Work to be completed
Only one span of the material below is wanted. Output it exactly, from the line with "cum să o fac?" through the line with "techniques, la microscopie", without any pictures.

Data supplied
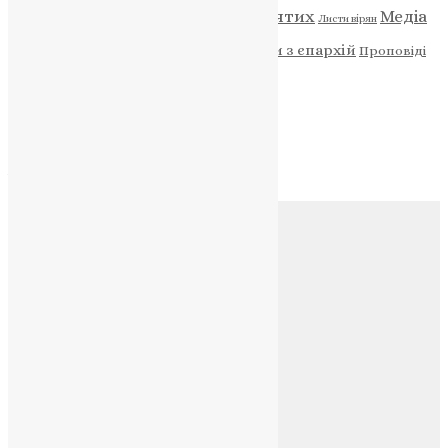
Відео
ENG - News
Житія святих
Медіа
Діти
Листи вірян
Новини
Молитва
Новини з єпархій
Проповіді
Фото
Свята
Архів
Архів
Соц.медіа
Контакти
E-mail:
info@uapc.te.ua
Веб-сайт:
https://uapc.te.ua
Головна
Контакти
Публічна оферта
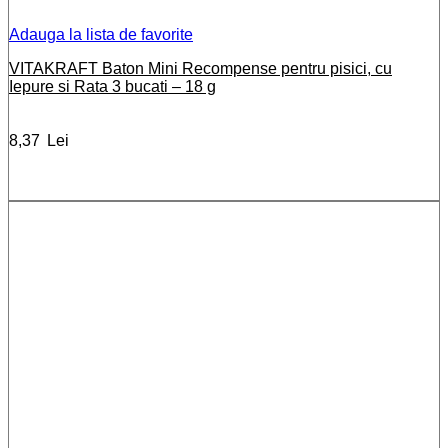
Adauga la lista de favorite
VITAKRAFT Baton Mini Recompense pentru pisici, cu
Iepure si Rata 3 bucati – 18 g
8,37
Lei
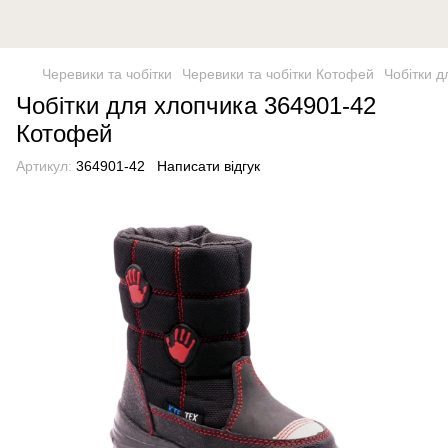
Черевики та чобітки
Черевики та чобітки Котофей
Чобітки 
Чобітки для хлопчика 364901-42
Котофей
Артикул:
364901-42
Написати відгук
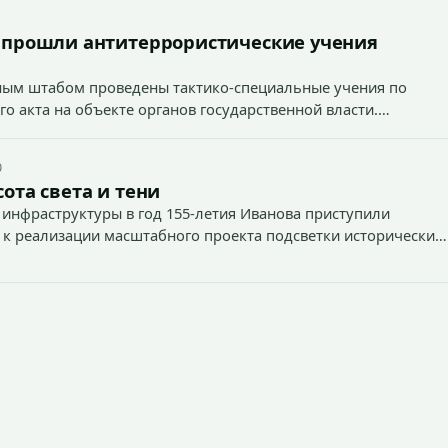
 прошли антитеррористические учения
вным штабом проведены тактико-специальные учения по
о акта на объекте органов государственной власти.
0
ота света и тени
 инфраструктуры в год 155-летия Иванова приступили
 к реализации масштабного проекта подсветки исторических
тей и знаковых мест.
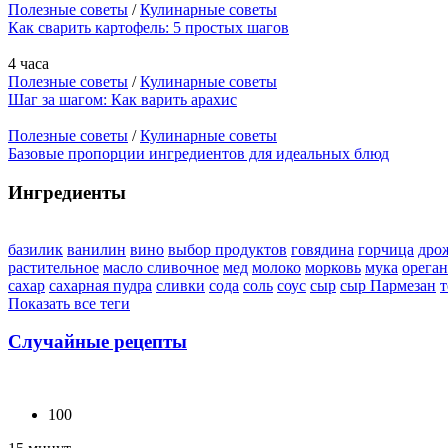
Полезные советы
/
Кулинарные советы
Как сварить картофель: 5 простых шагов
4 часа
Полезные советы
/
Кулинарные советы
Шаг за шагом: Как варить арахис
Полезные советы
/
Кулинарные советы
Базовые пропорции ингредиентов для идеальных блюд
Ингредиенты
базилик
ванилин
вино
выбор продуктов
говядина
горчица
дро
растительное
масло сливочное
мед
молоко
морковь
мука
орега
сахар
сахарная пудра
сливки
сода
соль
соус
сыр
сыр Пармезан
т
Показать все теги
Случайные рецепты
100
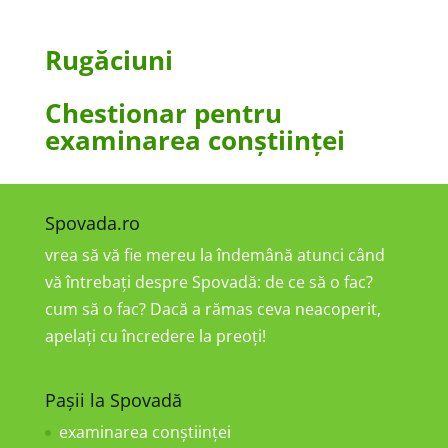
Rugăciuni
Chestionar pentru
examinarea conştiinţei
Spovada.ro
vrea să vă fie mereu la îndemână atunci când
vă întrebați despre Spovadă: de ce să o fac?
cum să o fac? Dacă a rămas ceva neacoperit,
apelați cu încredere la preoți!
Pașii la Spovadă
examinarea conştiinţei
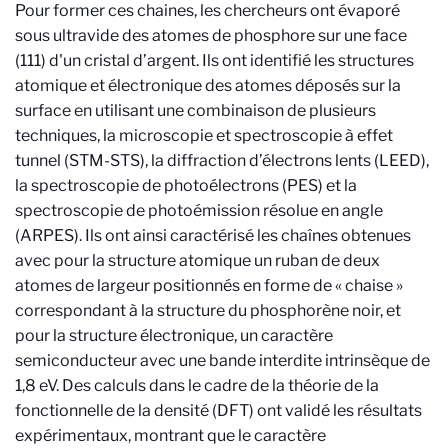
Pour former ces chaines, les chercheurs ont évaporé
sous ultravide des atomes de phosphore sur une face
(111) d'un cristal d’argent. Ils ont identifié les structures
atomique et électronique des atomes déposés sur la
surface en utilisant une combinaison de plusieurs
techniques, la microscopie et spectroscopie à effet
tunnel (STM-STS), la diffraction d’électrons lents (LEED),
la spectroscopie de photoélectrons (PES) et la
spectroscopie de photoémission résolue en angle
(ARPES). Ils ont ainsi caractérisé les chaînes obtenues
avec pour la structure atomique un ruban de deux
atomes de largeur positionnés en forme de « chaise »
correspondant à la structure du phosphorène noir, et
pour la structure électronique, un caractère
semiconducteur avec une bande interdite intrinsèque de
1,8 eV. Des calculs dans le cadre de la théorie de la
fonctionnelle de la densité (DFT) ont validé les résultats
expérimentaux, montrant que le caractère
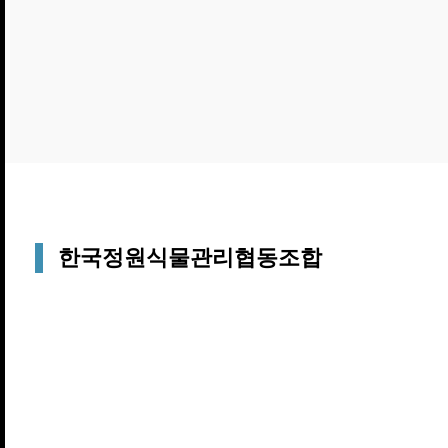
한국정원식물관리협동조합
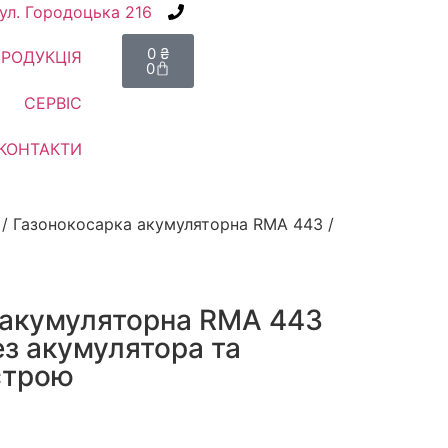
вул. Городоцька 216
+38(067) 586-7032
0
₴
РОДУКЦІЯ
0
СЕРВІС
КОНТАКТИ
/ Газонокосарка акумуляторна RMA 443 /
 акумуляторна RMA 443
ез акумулятора та
строю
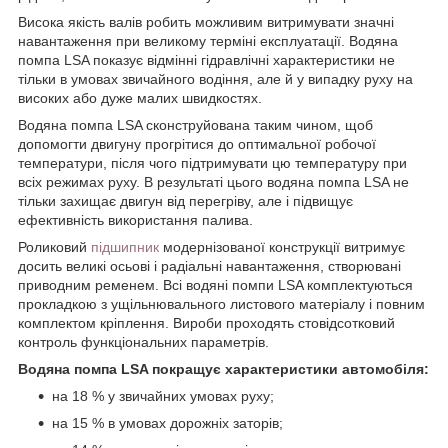
Висока якість валів робить можливим витримувати значні
навантаження при великому терміні експлуатації. Водяна
помпа LSA показує відмінні гідравлічні характеристики не
тільки в умовах звичайного водіння, але й у випадку руху на
високих або дуже малих швидкостях.
Водяна помпа LSA сконструйована таким чином, щоб
допомогти двигуну прогрітися до оптимальної робочої
температури, після чого підтримувати цю температуру при
всіх режимах руху. В результаті цього водяна помпа LSA не
тільки захищає двигун від перегріву, але і підвищує
ефективність використання палива.
Роликовий
підшипник
модернізованої конструкції витримує
досить великі осьові і радіальні навантаження, створювані
приводним ременем. Всі водяні помпи LSA комплектуються
прокладкою з ущільнювального листового матеріалу і повним
комплектом кріплення. Вироби проходять стовідсотковий
контроль функціональних параметрів.
Водяна помпа LSA покращує характеристики автомобіля:
на 18 % у звичайних умовах руху;
на 15 % в умовах дорожніх заторів;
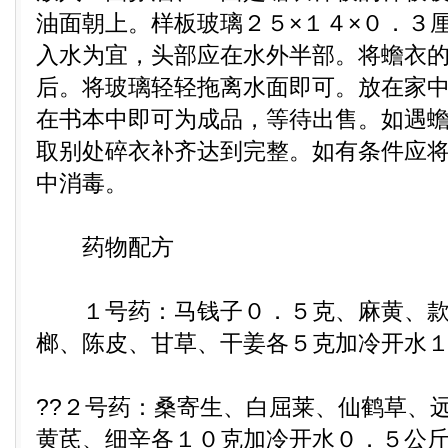
油面朝上。样板玻璃２５×１４×０．３
入水为宜，头部应在水外半部。将蟾衣
后。将玻璃轻轻拖离水面即可。放在家
在书本中即可为成品，等待出售。如遇
取别处碎衣补齐达到完整。如有条件应
中消毒。
药物配方
１号药：马钱子０．５克、麻黄、款
榔、陈皮、甘草、干姜各５克加冷开水
??２号药：桑寄生、白屈莱、仙鹤草、
黄芪、细辛各１０克加冷开水０．５公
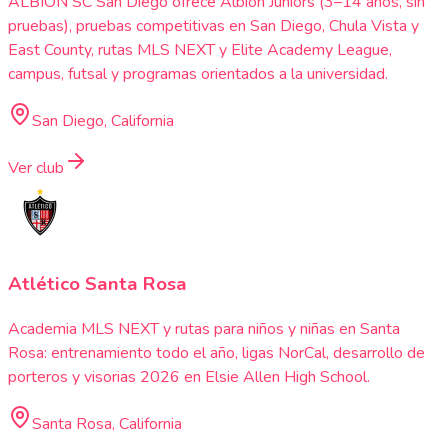
ALBION SC San Diego ofrece Albion Juniors (3–14 años, sin
pruebas), pruebas competitivas en San Diego, Chula Vista y
East County, rutas MLS NEXT y Elite Academy League,
campus, futsal y programas orientados a la universidad.
San Diego, California
Ver club
Atlético Santa Rosa
Academia MLS NEXT y rutas para niños y niñas en Santa
Rosa: entrenamiento todo el año, ligas NorCal, desarrollo de
porteros y visorias 2026 en Elsie Allen High School.
Santa Rosa, California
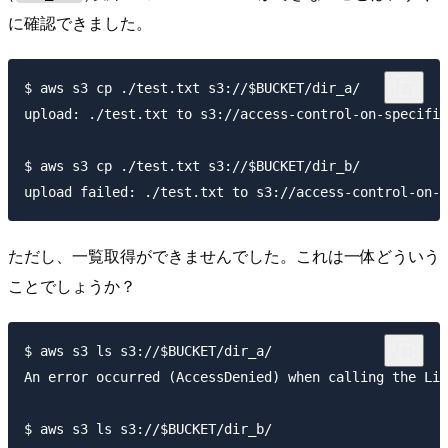
に確認できました。
$ aws s3 cp ./test.txt s3://$BUCKET/dir_a/

upload: ./test.txt to s3://access-control-on-specific
$ aws s3 cp ./test.txt s3://$BUCKET/dir_b/

ただし、一覧取得ができませんでした。これは一体どういう
ことでしょうか？
$ aws s3 ls s3://$BUCKET/dir_a/

An error occurred (AccessDenied) when calling the Lis
$ aws s3 ls s3://$BUCKET/dir_b/
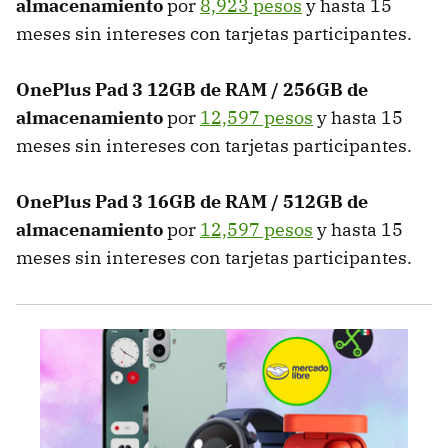
almacenamiento
por
8,923 pesos
y hasta 15
meses sin intereses con tarjetas participantes.
OnePlus Pad 3 12GB de RAM / 256GB de
almacenamiento
por
12,597 pesos
y hasta 15
meses sin intereses con tarjetas participantes.
OnePlus Pad 3 16GB de RAM / 512GB de
almacenamiento
por
12,597 pesos
y hasta 15
meses sin intereses con tarjetas participantes.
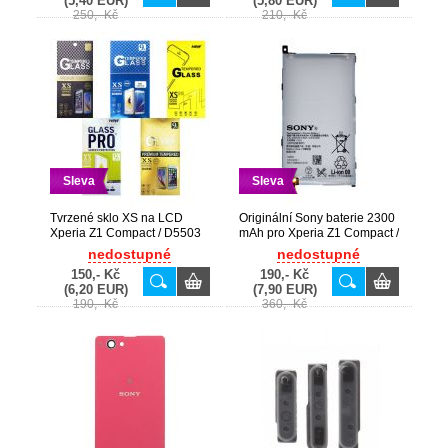
(5,40 EUR)
(5,80 EUR)
250,- Kč
210,- Kč
Sleva
Sleva
Tvrzené sklo XS na LCD
Originální Sony baterie 2300
Xperia Z1 Compact / D5503
mAh pro Xperia Z1 Compact /
D5503 (Service Pack) -
nedostupné
nedostupné
1274-3419
150,- Kč
190,- Kč
(6,20 EUR)
(7,90 EUR)
190,- Kč
360,- Kč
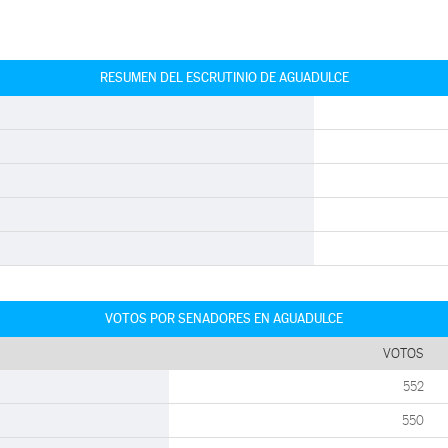
RESUMEN DEL ESCRUTINIO DE AGUADULCE
VOTOS POR SENADORES EN AGUADULCE
VOTOS
552
550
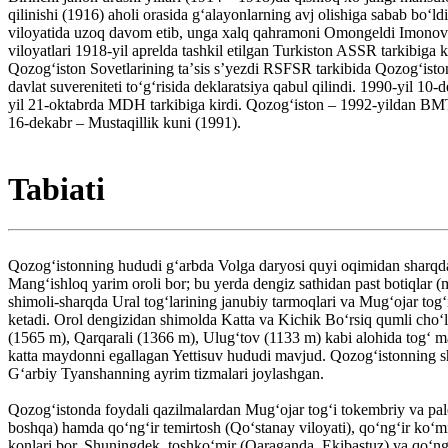
qilinishi (1916) aholi orasida gʻalayonlarning avj olishiga sabab boʻ
viloyatida uzoq davom etib, unga xalq qahramoni Omongeldi Imonov rah
viloyatlari 1918-yil aprelda tashkil etilgan Turkiston ASSR tarkibiga
Qozogʻiston Sovetlarining taʼsis sʼyezdi RSFSR tarkibida Qozogʻiston
davlat suvereniteti toʻgʻrisida deklaratsiya qabul qilindi. 1990-yil 1
yil 21-oktabrda MDH tarkibiga kirdi. Qozogʻiston – 1992-yildan BMT 
16-dekabr – Mustaqillik kuni (1991).
Tabiati
Qozogʻistonning hududi gʻarbda Volga daryosi quyi oqimidan sharqda 
Mangʻishloq yarim oroli bor; bu yerda dengiz sathidan past botiqlar 
shimoli-sharqda Ural togʻlarining janubiy tarmoqlari va Mugʻojar togʻ
ketadi. Orol dengizidan shimolda Katta va Kichik Boʻrsiq qumli choʻl
(1565 m), Qarqarali (1366 m), Ulugʻtov (1133 m) kabi alohida togʻ m
katta maydonni egallagan Yettisuv hududi mavjud. Qozogʻistonning sha
Gʻarbiy Tyanshanning ayrim tizmalari joylashgan.
Qozogʻistonda foydali qazilmalardan Mugʻojar togʻi tokembriy va pal
boshqa) hamda qoʻngʻir temirtosh (Qoʻstanay viloyati), qoʻngʻir koʻmi
konlari bor. Shuningdek, toshkoʻmir (Qaraganda, Ekibastuz) va qoʻngʻ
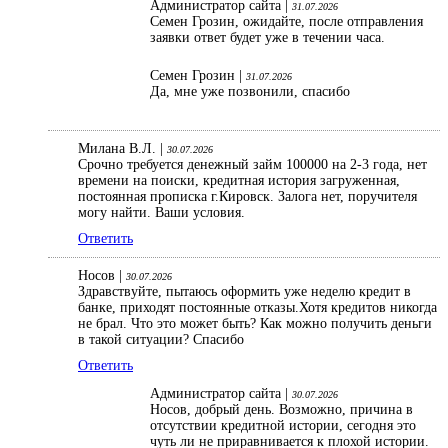
Администратор сайта |
31.07.2026
Семен Грозин, ожидайте, после отправления
заявки ответ будет уже в течении часа.
Семен Грозин |
31.07.2026
Да, мне уже позвонили, спасибо
Милана В.Л. |
30.07.2026
Срочно требуется денежный займ 100000 на 2-3 года, нет
времени на поиски, кредитная история загруженная,
постоянная прописка г.Кировск. Залога нет, поручителя
могу найти. Ваши условия.
Ответить
Носов |
30.07.2026
Здравствуйте, пытаюсь оформить уже неделю кредит в
банке, приходят постоянные отказы.Хотя кредитов никогда
не брал. Что это может быть? Как можно получить деньги
в такой ситуации? Спасибо
Ответить
Администратор сайта |
30.07.2026
Носов, добрый день. Возможно, причина в
отсутствии кредитной истории, сегодня это
чуть ли не приравнивается к плохой истории.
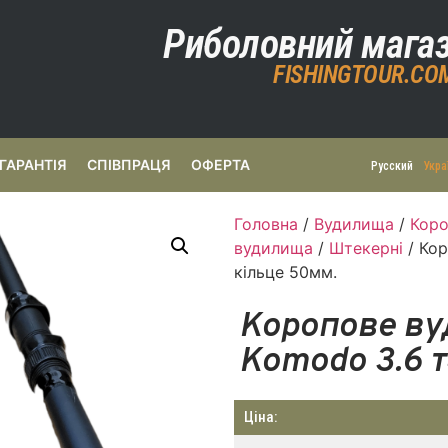
Риболовний мага
FISHINGTOUR.CO
ГАРАНТІЯ
СПІВПРАЦЯ
ОФЕРТА
Русский
Укра
Головна
/
Вудилища
/
Коро
вудилища
/
Штекерні
/ Кор
кільце 50мм.
Коропове ву
Komodo 3.6 т
Ціна:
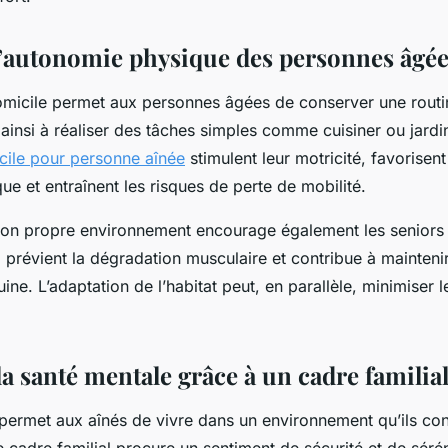
l’autonomie physique des personnes âgé
omicile permet aux personnes âgées de conserver une routi
 ainsi à réaliser des tâches simples comme cuisiner ou jardi
cile pour personne aînée
stimulent leur motricité, favorisen
ue et entraînent les risques de perte de mobilité.
 son propre environnement encourage également les seniors
 prévient la dégradation musculaire et contribue à mainten
uine. L’adaptation de l’habitat peut, en parallèle, minimiser 
a santé mentale grâce à un cadre familia
 permet aux aînés de vivre dans un environnement qu’ils co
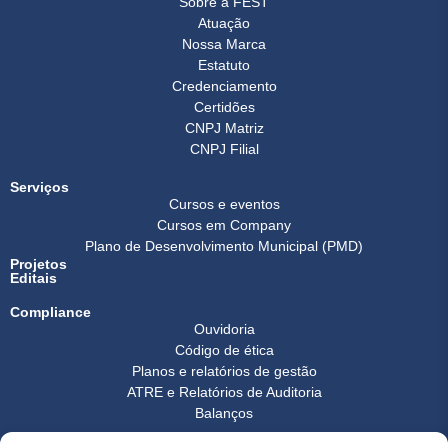
Sobre a FEST
Atuação
Nossa Marca
Estatuto
Credenciamento
Certidões
CNPJ Matriz
CNPJ Filial
Serviços
Cursos e eventos
Cursos em Company
Plano de Desenvolvimento Municipal (PMD)
Projetos
Editais
Compliance
Ouvidoria
Código de ética
Planos e relatórios de gestão
ATRE e Relatórios de Auditoria
Balanços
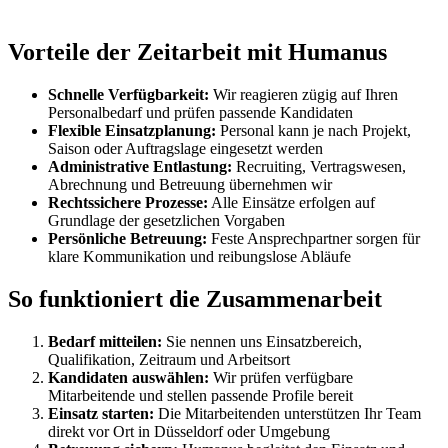
Vorteile der Zeitarbeit mit Humanus
Schnelle Verfügbarkeit:
Wir reagieren zügig auf Ihren
Personalbedarf und prüfen passende Kandidaten
Flexible Einsatzplanung:
Personal kann je nach Projekt,
Saison oder Auftragslage eingesetzt werden
Administrative Entlastung:
Recruiting, Vertragswesen,
Abrechnung und Betreuung übernehmen wir
Rechtssichere Prozesse:
Alle Einsätze erfolgen auf
Grundlage der gesetzlichen Vorgaben
Persönliche Betreuung:
Feste Ansprechpartner sorgen für
klare Kommunikation und reibungslose Abläufe
So funktioniert die Zusammenarbeit
Bedarf mitteilen:
Sie nennen uns Einsatzbereich,
Qualifikation, Zeitraum und Arbeitsort
Kandidaten auswählen:
Wir prüfen verfügbare
Mitarbeitende und stellen passende Profile bereit
Einsatz starten:
Die Mitarbeitenden unterstützen Ihr Team
direkt vor Ort in Düsseldorf oder Umgebung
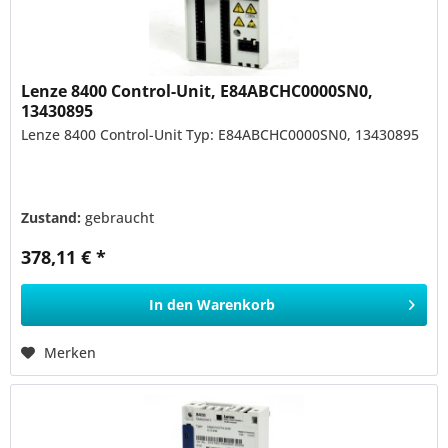
Lenze 8400 Control-Unit, E84ABCHC0000SN0,
13430895
Lenze 8400 Control-Unit Typ: E84ABCHC0000SN0, 13430895
Zustand:
gebraucht
378,11 € *
In den
Warenkorb
Merken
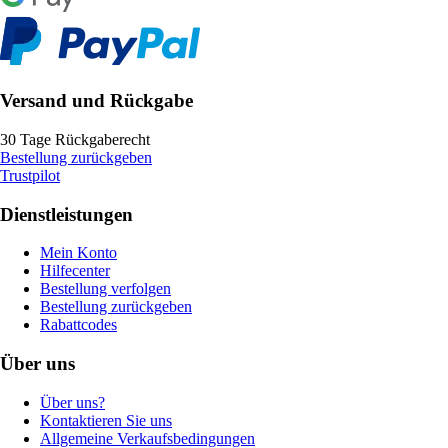
Versand und Rückgabe
30 Tage Rückgaberecht
Bestellung zurückgeben
Trustpilot
Dienstleistungen
Mein Konto
Hilfecenter
Bestellung verfolgen
Bestellung zurückgeben
Rabattcodes
Über uns
Über uns?
Kontaktieren Sie uns
Allgemeine Verkaufsbedingungen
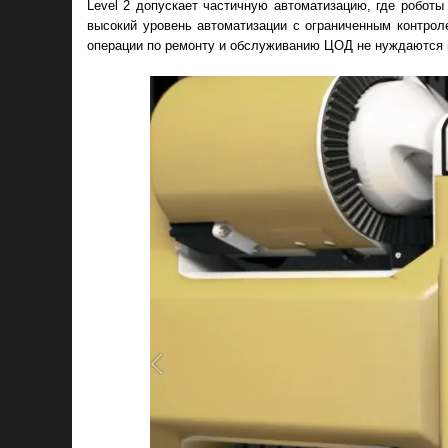
Level 2 допускает частичную автоматизацию, где робот
высокий уровень автоматизации с ограниченным контроле
операции по ремонту и обслуживанию ЦОД не нуждаются 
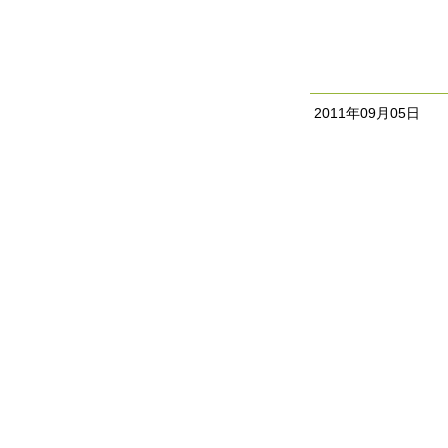
2011年09月05日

Written solution
cum să o fac? Dacă a rămas ceva neacoperit,
apelați cu încredere la preoți!
Pașii la Spovadă
examinarea conştiinţei
Pour former ces chaines, les chercheurs ont évaporé
sous ultravide des atomes de phosphore sur une face
(111) d'un cristal d’argent. Ils ont identifié les structures
atomique et électronique des atomes déposés sur la
surface en utilisant une combinaison de plusieurs
techniques, la microscopie et spectroscopie à effet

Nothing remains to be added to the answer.